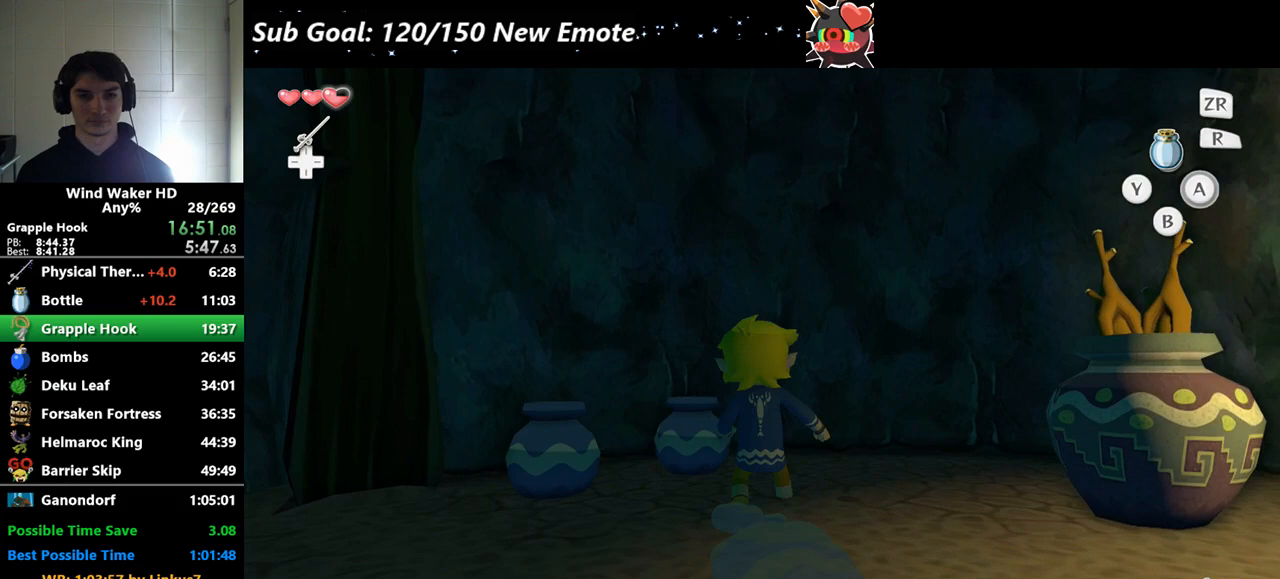
{"buttons": [], "left_stick": "right", "right_stick": "center", "events": [[33, "A", "down"], [67, "left_stick", "center"], [67, "right_stick", "down-left"], [167, "A", "up"], [300, "left_stick", "right"], [467, "right_stick", "center"]]}
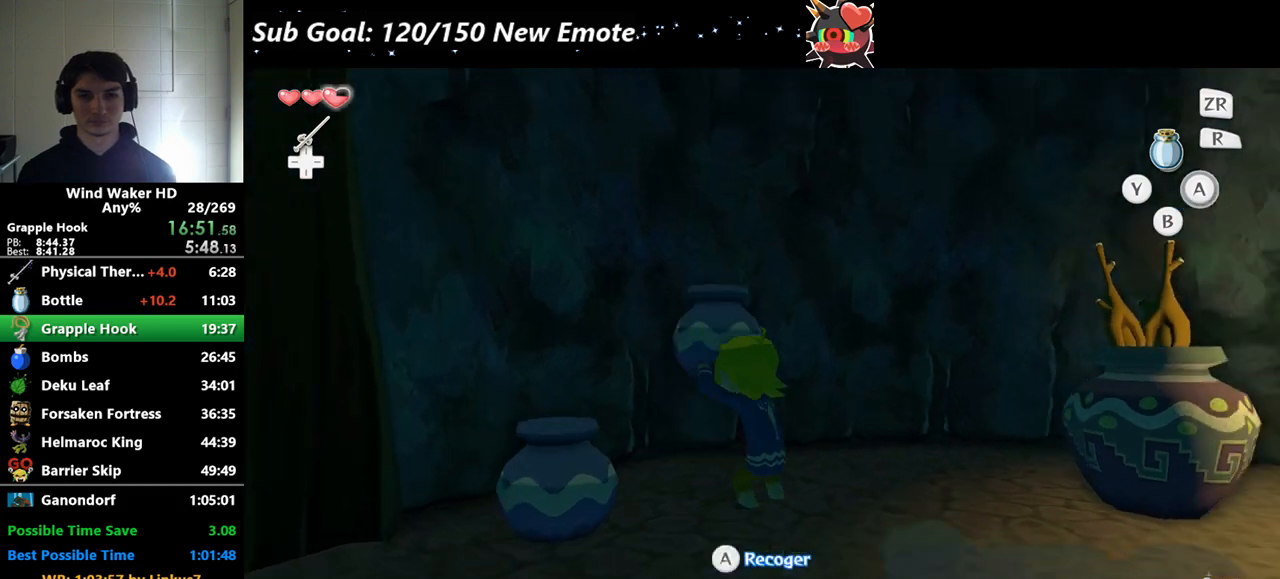
{"buttons": [], "left_stick": "center", "right_stick": "center", "events": [[367, "A", "down"], [400, "left_stick", "center"], [467, "A", "up"]]}
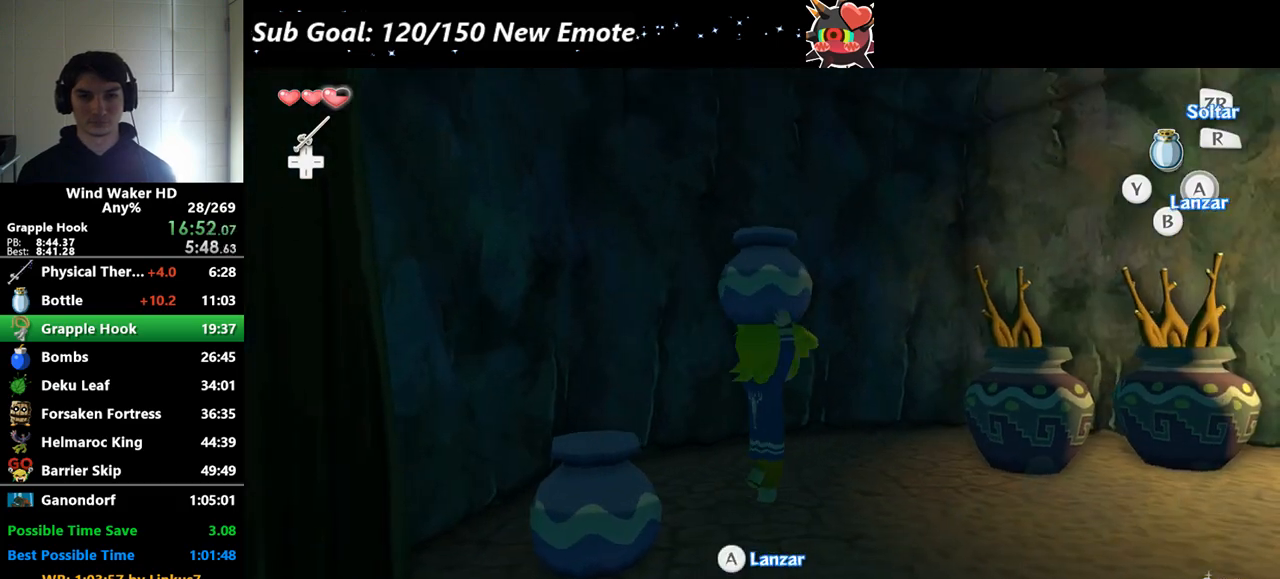
{"buttons": [], "left_stick": "right", "right_stick": "center", "events": [[300, "left_stick", "down-right"], [300, "right_stick", "down"], [400, "right_stick", "center"], [500, "left_stick", "right"]]}
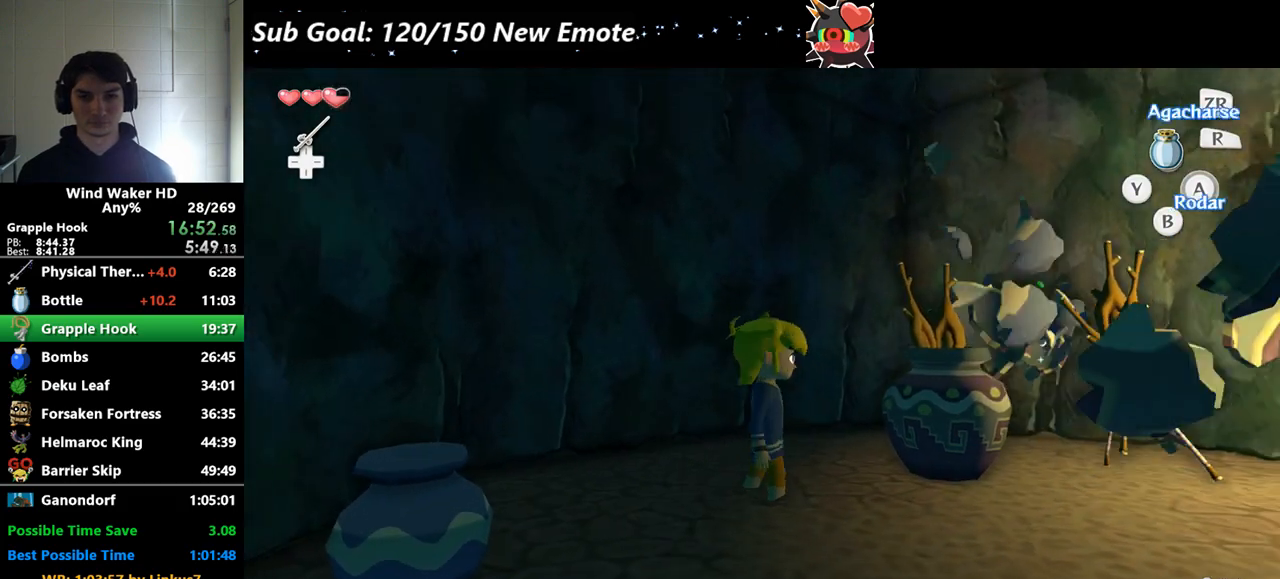
{"buttons": [], "left_stick": "down-right", "right_stick": "center", "events": [[167, "left_stick", "up"], [267, "left_stick", "up-right"], [467, "left_stick", "down-right"]]}
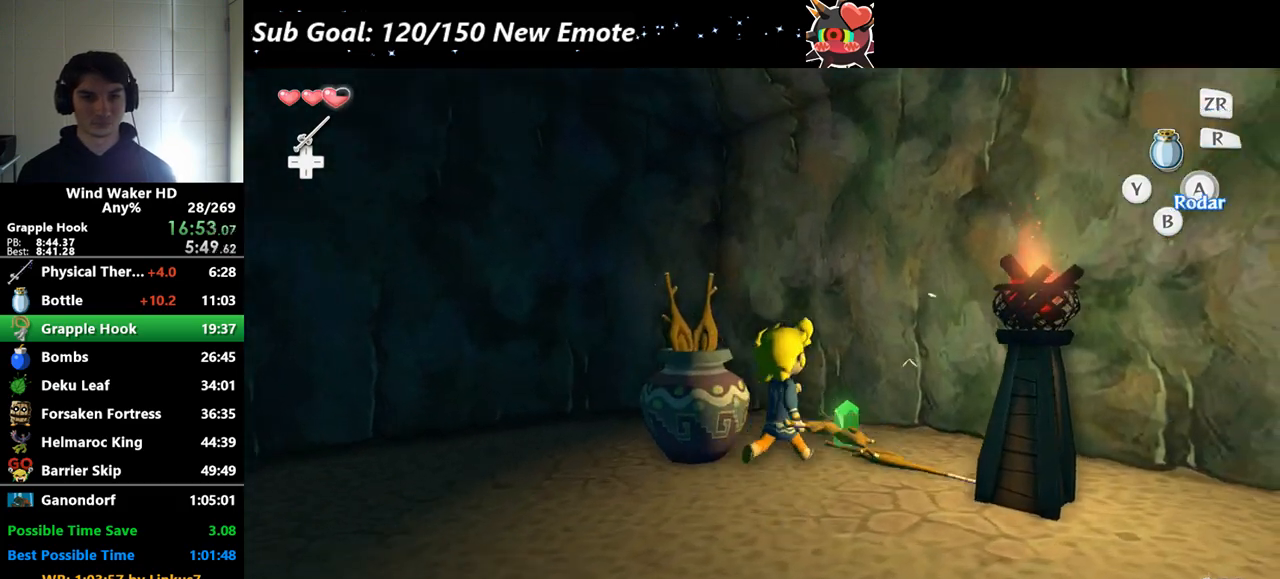
{"buttons": [], "left_stick": "down-left", "right_stick": "right"}
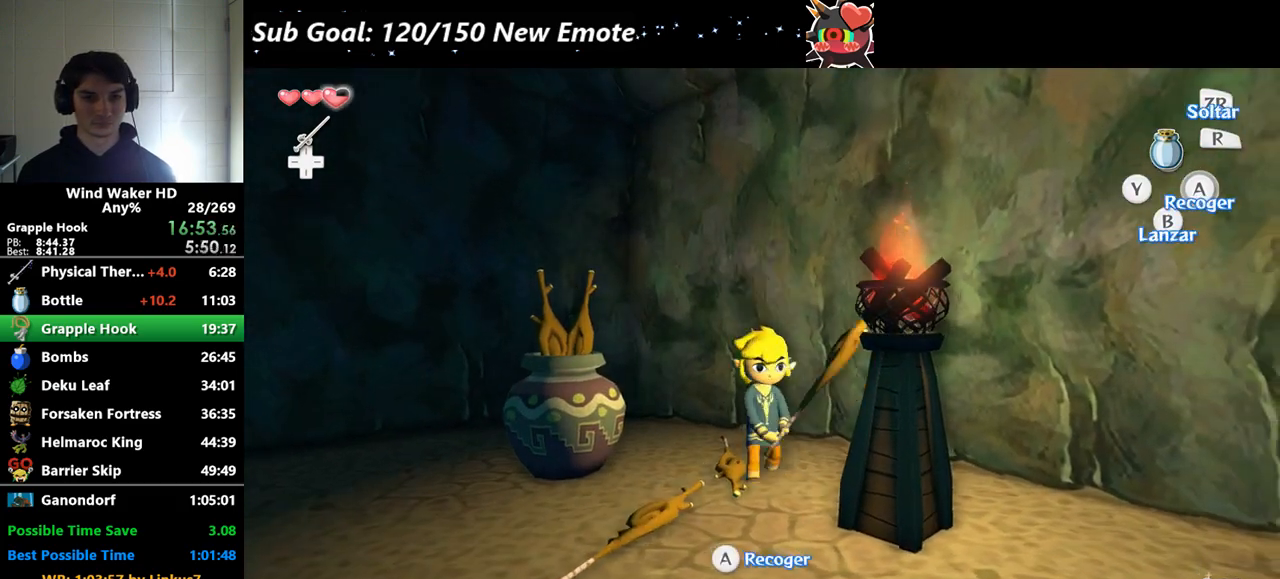
{"buttons": [], "left_stick": "up-left", "right_stick": "center"}
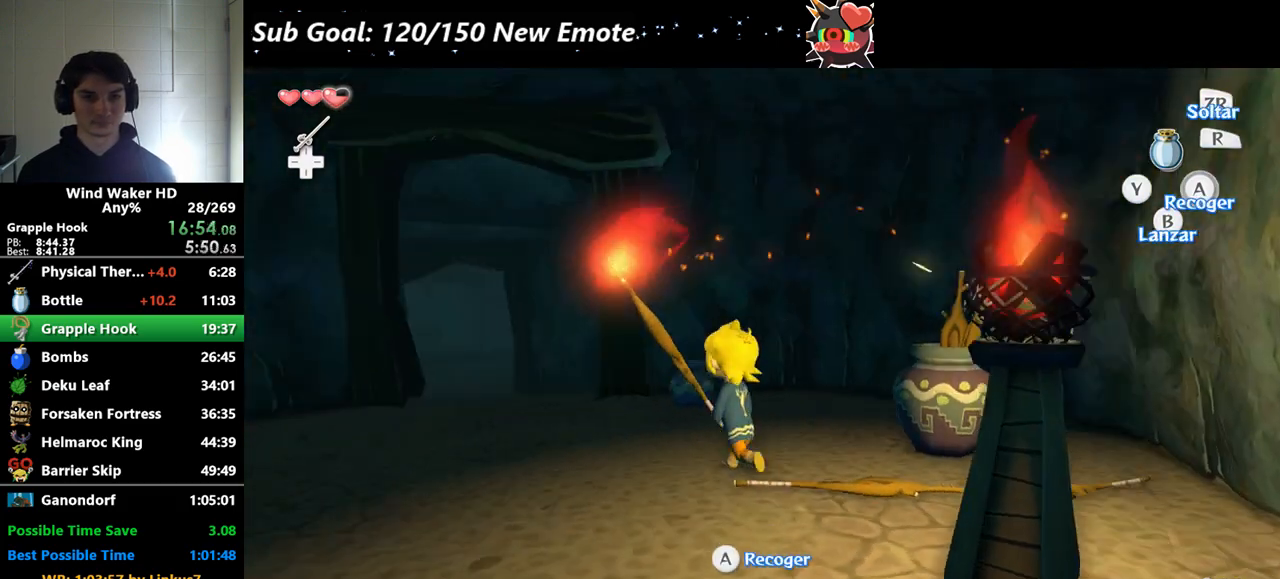
{"buttons": [], "left_stick": "up", "right_stick": "center", "events": [[100, "left_stick", "up"], [267, "right_stick", "left"], [400, "right_stick", "center"]]}
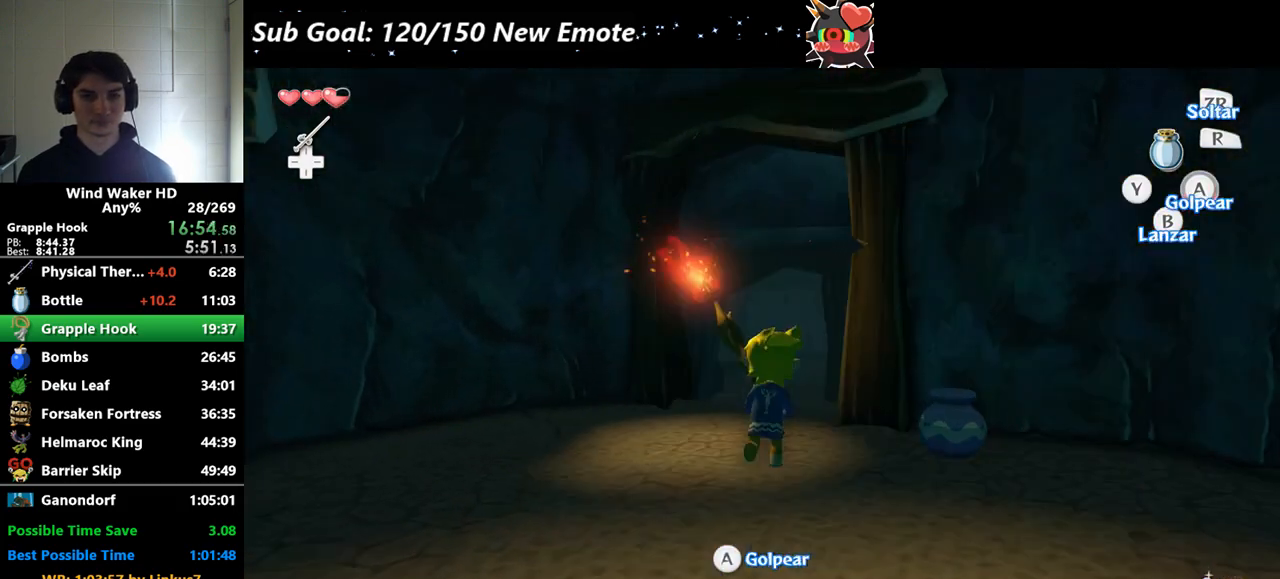
{"buttons": [], "left_stick": "up", "right_stick": "center"}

+ + +

WORK REQUIRED ▸
Your answer must be the full set of entries, set down exactly and without pictures.

EXERCISE ANSWER ▸
{"buttons": [], "left_stick": "right", "right_stick": "center", "events": [[33, "A", "down"], [67, "left_stick", "center"], [67, "right_stick", "down-left"], [167, "A", "up"], [300, "left_stick", "right"], [467, "right_stick", "center"]]}
{"buttons": [], "left_stick": "center", "right_stick": "center", "events": [[367, "A", "down"], [400, "left_stick", "center"], [467, "A", "up"]]}
{"buttons": [], "left_stick": "right", "right_stick": "center", "events": [[300, "left_stick", "down-right"], [300, "right_stick", "down"], [400, "right_stick", "center"], [500, "left_stick", "right"]]}
{"buttons": [], "left_stick": "down-right", "right_stick": "center", "events": [[167, "left_stick", "up"], [267, "left_stick", "up-right"], [467, "left_stick", "down-right"]]}
{"buttons": [], "left_stick": "down-left", "right_stick": "right"}
{"buttons": [], "left_stick": "up-left", "right_stick": "center"}
{"buttons": [], "left_stick": "up", "right_stick": "center", "events": [[100, "left_stick", "up"], [267, "right_stick", "left"], [400, "right_stick", "center"]]}
{"buttons": [], "left_stick": "up", "right_stick": "center"}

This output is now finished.